Une approche circonstanciée indispensable
Pourtant, les élus appellent depuis plusieurs semaines à mettre en œuvre des solutions locales en fonction de la virulence du virus, des capacités hospitalières, de la densité de population, etc. Un bon sens qui n’est pas encore remonté tout en haut de l’Etat et qui pourrait se payer très cher. En effet, même dans un pays décentralisé comme l’Allemagne, le virus connaît des résurgences locales inquiétantes. Pourquoi ne pas adopter un déconfinement circonstancié, au-delà de nos zones rouges ou vertes, comme en Espagne où les deux villes les plus touchées – Madrid et Barcelone en premier lieu – seront déconfinées plus tardivement que le reste du pays ?
La réalité et son évolution sur le terrain priment, mais la France se prive aujourd’hui d’une remise en route à la carte. Les départements ruraux peu touchés auraient pu reprendre leur activité économique depuis plusieurs semaines déjà en respectant les principes de distanciation sociale déjà bien intégrés par les Français.
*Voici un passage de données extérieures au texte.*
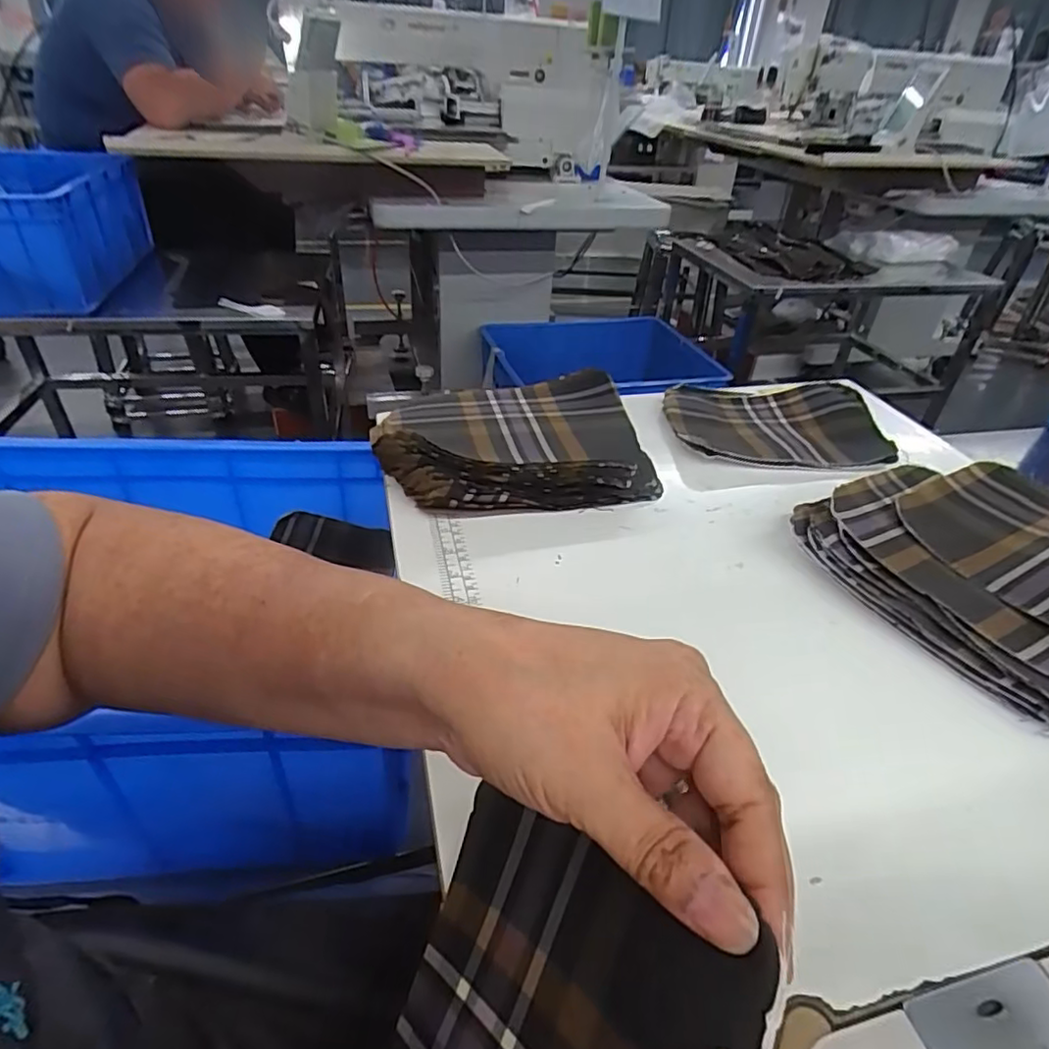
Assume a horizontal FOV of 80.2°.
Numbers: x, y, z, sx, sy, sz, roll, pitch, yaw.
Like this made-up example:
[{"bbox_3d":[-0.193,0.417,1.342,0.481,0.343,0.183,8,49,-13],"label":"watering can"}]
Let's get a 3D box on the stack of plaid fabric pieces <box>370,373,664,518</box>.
[{"bbox_3d":[-0.011,-0.071,0.509,0.218,0.051,0.146,-8,38,-17],"label":"stack of plaid fabric pieces"}]

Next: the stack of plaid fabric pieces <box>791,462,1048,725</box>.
[{"bbox_3d":[0.318,0.017,0.406,0.190,0.077,0.216,-16,41,-26],"label":"stack of plaid fabric pieces"}]

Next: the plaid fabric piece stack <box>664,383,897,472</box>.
[{"bbox_3d":[0.231,-0.096,0.587,0.187,0.029,0.139,5,36,1],"label":"plaid fabric piece stack"}]

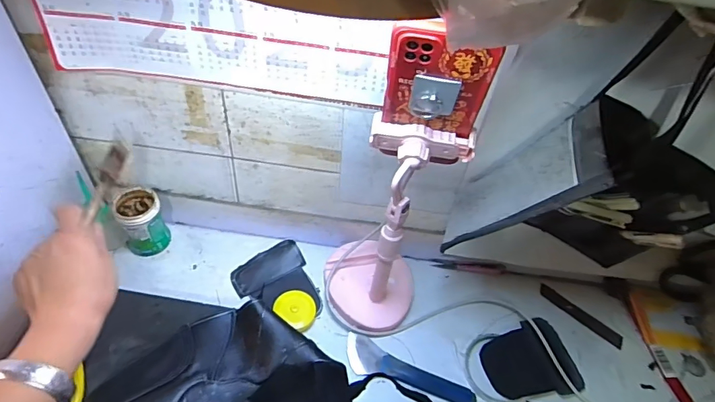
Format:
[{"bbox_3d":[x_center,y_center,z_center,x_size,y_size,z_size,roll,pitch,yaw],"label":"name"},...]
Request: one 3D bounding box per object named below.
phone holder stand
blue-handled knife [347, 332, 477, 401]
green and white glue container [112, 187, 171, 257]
[{"bbox_3d":[0.029,0.025,0.478,0.116,0.261,0.115,7,47,-1],"label":"phone holder stand"},{"bbox_3d":[0.054,0.197,0.504,0.152,0.006,0.039,23,49,14],"label":"blue-handled knife"},{"bbox_3d":[-0.272,0.028,0.570,0.054,0.079,0.057,-27,56,-28],"label":"green and white glue container"}]

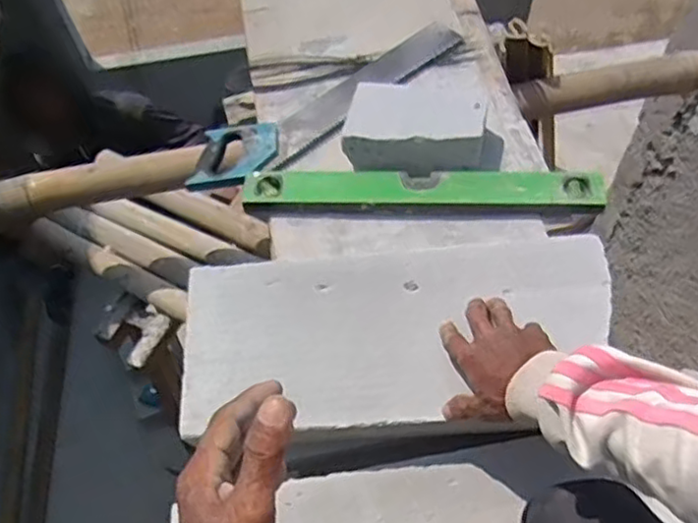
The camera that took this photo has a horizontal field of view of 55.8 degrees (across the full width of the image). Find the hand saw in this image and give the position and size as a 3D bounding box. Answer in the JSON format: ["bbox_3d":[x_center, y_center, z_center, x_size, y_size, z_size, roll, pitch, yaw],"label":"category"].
[{"bbox_3d":[-0.042,-0.271,1.101,0.526,0.028,0.145,-38,64,-19],"label":"hand saw"}]

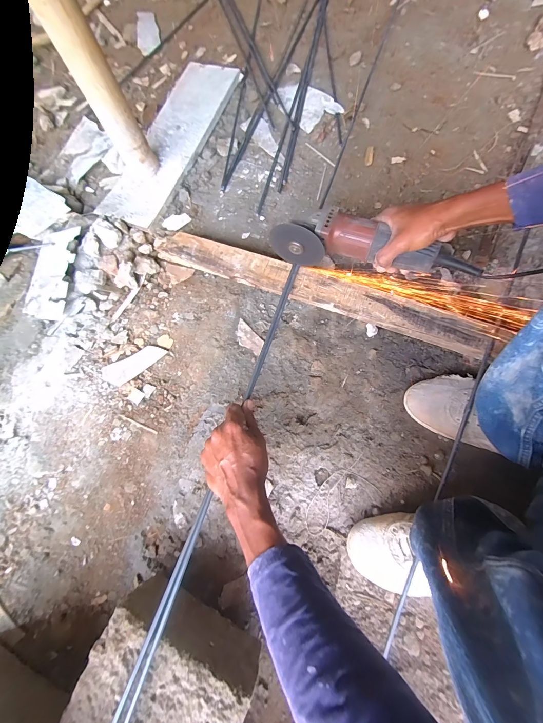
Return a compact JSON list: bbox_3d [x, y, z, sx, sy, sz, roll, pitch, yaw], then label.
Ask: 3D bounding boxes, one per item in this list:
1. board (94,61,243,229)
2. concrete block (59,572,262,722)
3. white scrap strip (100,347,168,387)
[{"bbox_3d":[-0.252,-0.569,0.726,0.153,0.024,0.538,22,77,6],"label":"board"},{"bbox_3d":[-0.149,0.444,0.378,0.195,0.123,0.192,28,80,9],"label":"concrete block"},{"bbox_3d":[-0.271,0.007,0.564,0.125,0.007,0.046,-29,77,-6],"label":"white scrap strip"}]

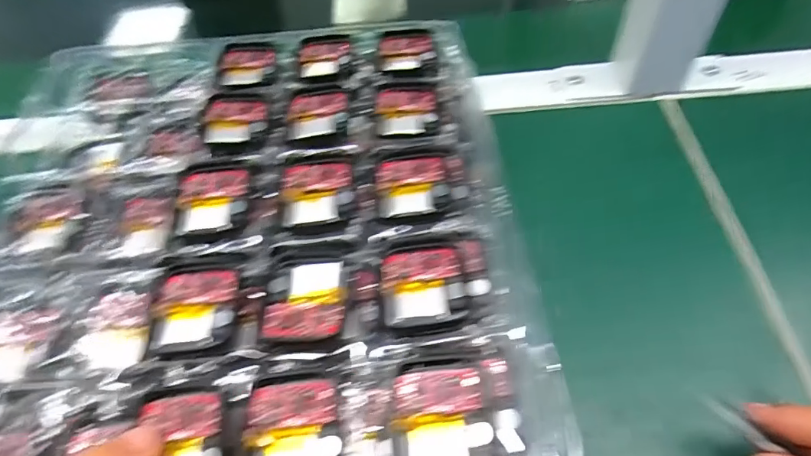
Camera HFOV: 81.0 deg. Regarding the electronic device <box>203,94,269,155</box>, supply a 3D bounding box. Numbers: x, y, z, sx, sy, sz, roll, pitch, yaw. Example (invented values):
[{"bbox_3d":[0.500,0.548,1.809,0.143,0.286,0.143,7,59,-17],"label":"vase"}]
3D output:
[{"bbox_3d":[-0.094,-0.059,0.261,0.035,0.004,0.045,-6,54,0],"label":"electronic device"}]

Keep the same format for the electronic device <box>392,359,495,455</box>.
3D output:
[{"bbox_3d":[0.013,0.070,0.171,0.033,0.010,0.041,-8,54,-1],"label":"electronic device"}]

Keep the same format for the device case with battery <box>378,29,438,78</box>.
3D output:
[{"bbox_3d":[0.001,-0.110,0.295,0.035,0.004,0.047,-2,54,2],"label":"device case with battery"}]

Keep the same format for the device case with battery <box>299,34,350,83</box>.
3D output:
[{"bbox_3d":[-0.051,-0.108,0.298,0.032,0.004,0.048,-5,54,1],"label":"device case with battery"}]

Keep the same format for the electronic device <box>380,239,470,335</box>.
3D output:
[{"bbox_3d":[0.007,0.024,0.201,0.035,0.004,0.043,-6,54,0],"label":"electronic device"}]

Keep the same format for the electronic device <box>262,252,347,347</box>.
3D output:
[{"bbox_3d":[-0.042,0.028,0.200,0.034,0.005,0.044,-4,54,1],"label":"electronic device"}]

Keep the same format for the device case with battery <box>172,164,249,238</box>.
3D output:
[{"bbox_3d":[-0.095,-0.015,0.235,0.035,0.007,0.039,-5,54,1],"label":"device case with battery"}]

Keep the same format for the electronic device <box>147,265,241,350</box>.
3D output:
[{"bbox_3d":[-0.091,0.033,0.206,0.035,0.004,0.039,-8,54,-1],"label":"electronic device"}]

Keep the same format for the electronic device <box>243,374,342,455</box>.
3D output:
[{"bbox_3d":[-0.040,0.076,0.172,0.034,0.010,0.043,-4,54,1],"label":"electronic device"}]

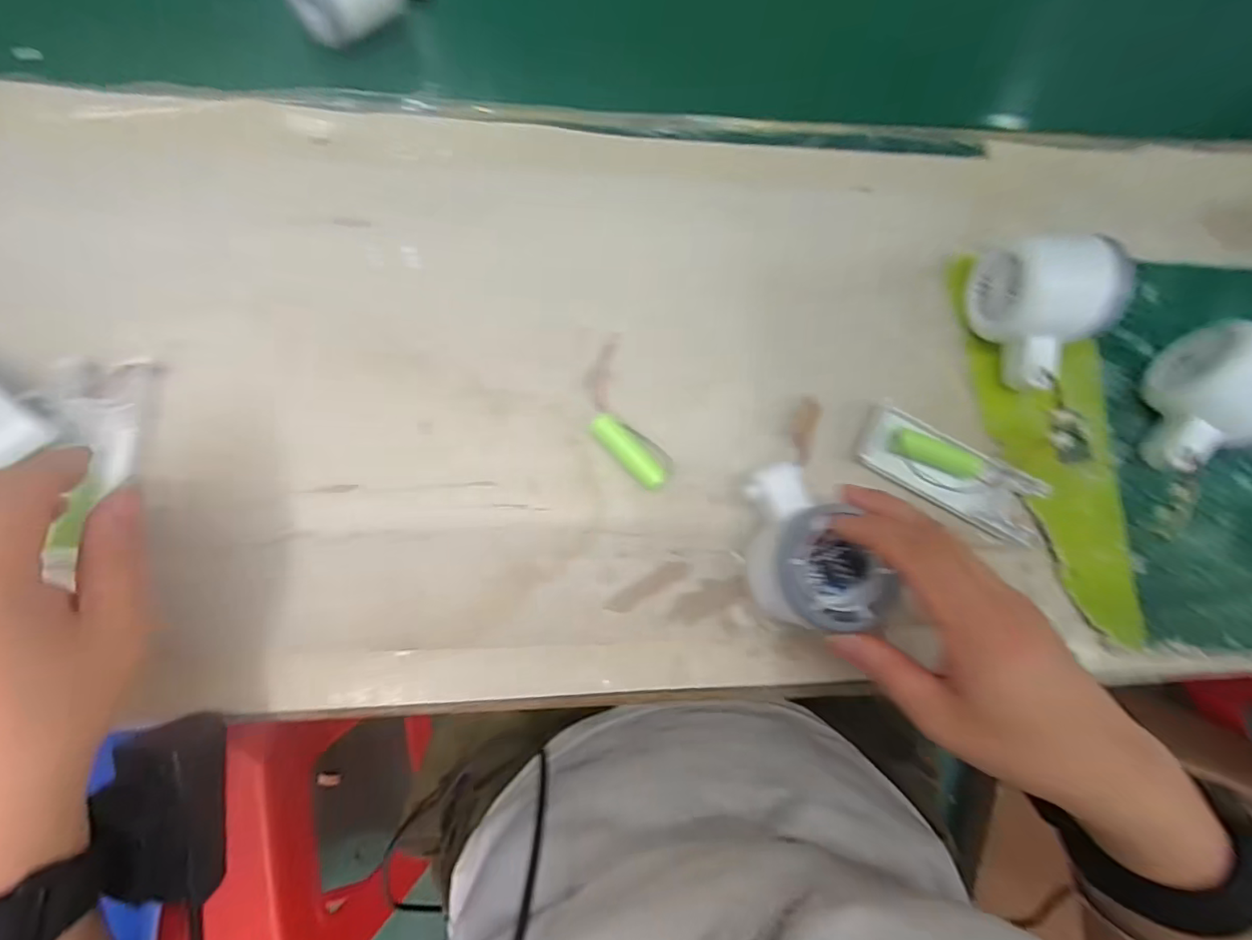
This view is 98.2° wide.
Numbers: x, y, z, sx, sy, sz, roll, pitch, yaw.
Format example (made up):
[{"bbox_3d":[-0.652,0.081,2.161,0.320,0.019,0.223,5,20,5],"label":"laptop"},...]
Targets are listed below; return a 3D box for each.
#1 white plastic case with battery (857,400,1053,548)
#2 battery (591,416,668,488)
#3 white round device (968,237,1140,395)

Nombre de communes situées en zone rouge sont aujourd’hui très peu touchées par le virus.
La ville Troyes (région Grand Est) – sous l’impulsion de son maire – a pris des mesures fortes au début de l’épidémie afin de ralentir le virus. Ainsi, les familles des résidants des Ehpad ont été invitées à venir chercher leurs proches lorsque cela était possible pour leur éviter des risques élevés de contamination. Une politique qui a permis de sauver de nombreuses vies alors que l’on recense aujourd’hui au niveau national plus de 10 000 morts dans les établissements sociaux et médicosociaux sur l’ensemble du territoire national. A grande échelle, cette décision de vider le plus possible les Ehpad aurait eu un impact très positif. Nul doute qu’en cas de seconde vague épidémique, il serait salutaire de ne pas oublier cette réussite locale.
Par ailleurs, la ville de Troyes dirigée par François Baroin, a mobilisé ses forces vives afin de garantir une distribution rapide et efficace des masques dans l’ensemble de la métropole dès la fin du mois d’avril. Une diligence en partie rendue possible par la présence de militaires du 5e Régiment de Dragons basés près de Troyes. Ainsi, les ressources locales ont été mobilisées à bon escient en complément des équipes municipales déjà très actives. Cela a permis aux habitants de la métropole de Troyes de se déplacer (dans les règles du confinement) avec un masque alors que la pénurie frappait le pays. Comme quoi le bon sens de terrain d’un maire est souvent supérieur à une technocratie centralisée.
Plus au sud, la ville de Nice s’est rapidement imposée comme la championne du port du masque dans les lieux publics (y compris la rue). Des questions juridiques doivent encore être tranchées quant à la légalité ou non de l’obligation du port du masque. Reste que ce genre d’initiatives locales a un écho national et est en partie reprise par l’exécutif. Peu importe d’où sont issues les bonnes idées (Troyes, Nice, Paris, etc.), l’objectif est de réussir à vaincre cette pandémie en prenant des mesures utiles et circonstanciées. Il en va de la santé des Français et d’une reprise économique indispensable à tous.